Posted in Appsterdam, Caffeine, consulting, Context, livecoding, music, Smalltalk, SqueakJS with tags , , , , , , , , , , on 5 January 2025 by Craig Latta
These robots know the value of keeping your hands on your instrument!

I’ve gotten up to speed on AI programming, and it didn’t hurt a bit. After learning the OpenAI chat and realtime APIs, I’m able to integrate generative AI text and speech into Caffeine. I got off to a good start by adding the ability to evaluate natural language with the same tools used to evaluate Smalltalk expressions in text editors. For my next application, I’m writing voice control for Ableton Live. This will let me keep my hands on a musical instrument instead of the keyboard or mouse while using Live.

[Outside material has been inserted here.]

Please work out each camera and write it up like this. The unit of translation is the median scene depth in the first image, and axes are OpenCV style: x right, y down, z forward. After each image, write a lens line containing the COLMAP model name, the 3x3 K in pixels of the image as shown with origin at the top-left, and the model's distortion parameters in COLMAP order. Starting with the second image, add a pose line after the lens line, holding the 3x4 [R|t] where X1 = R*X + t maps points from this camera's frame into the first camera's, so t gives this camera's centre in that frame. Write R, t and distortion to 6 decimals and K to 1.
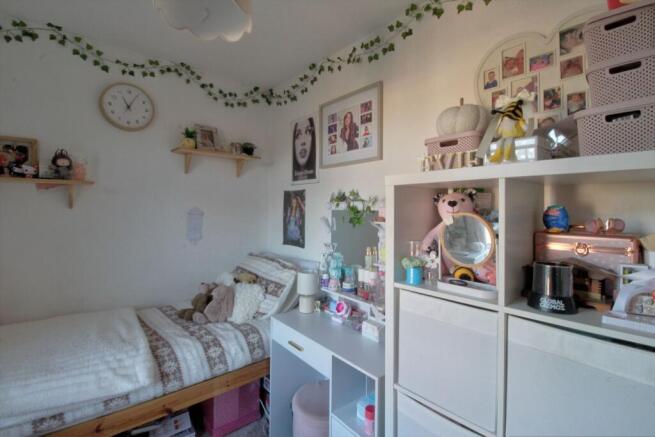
lens RADIAL K [[302.9, 0, 330.9], [0, 302.9, 205.4], [0, 0, 1]] dist [-0.001164, -0.012010]
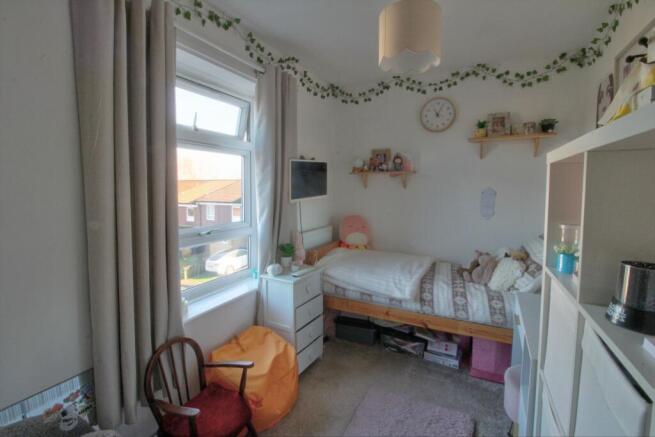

This ties together my new realtime OpenAI client with an enabling technology I wrote previously: programmatic control of Live from a web browser. The musician speaks into a microphone, and a large language model translates their words into code that Caffeine can run on the Live API. With AI, the spoken commands can be relatively specific (“fade out at the end”) or very abstract (“use foreboding chords”).

The realtime OpenAI client uses a WebRTC audio channel to send spoken commands to the language model, and a WebRTC data channel to answer text as JSON data. I expect I’ll use system prompts instructing the model to respond using a domain-specific language (DSL) that can be run fairly directly by Caffeine. This will take the form of OpenAI tools that associate natural-language function descriptions with function signatures. The AI can deduce from conversational context when it should call a function, and the functions run locally (not on the OpenAI servers). I’ll define many functions that control various aspects of Ableton Live; prompts given by the musician will invoke them.

I imagine the DSL will be a distillation of the most commonly-used functions in Ableton Live’s very large API, and that it’ll emerge from real DAW use. What would you want to say to your DAW?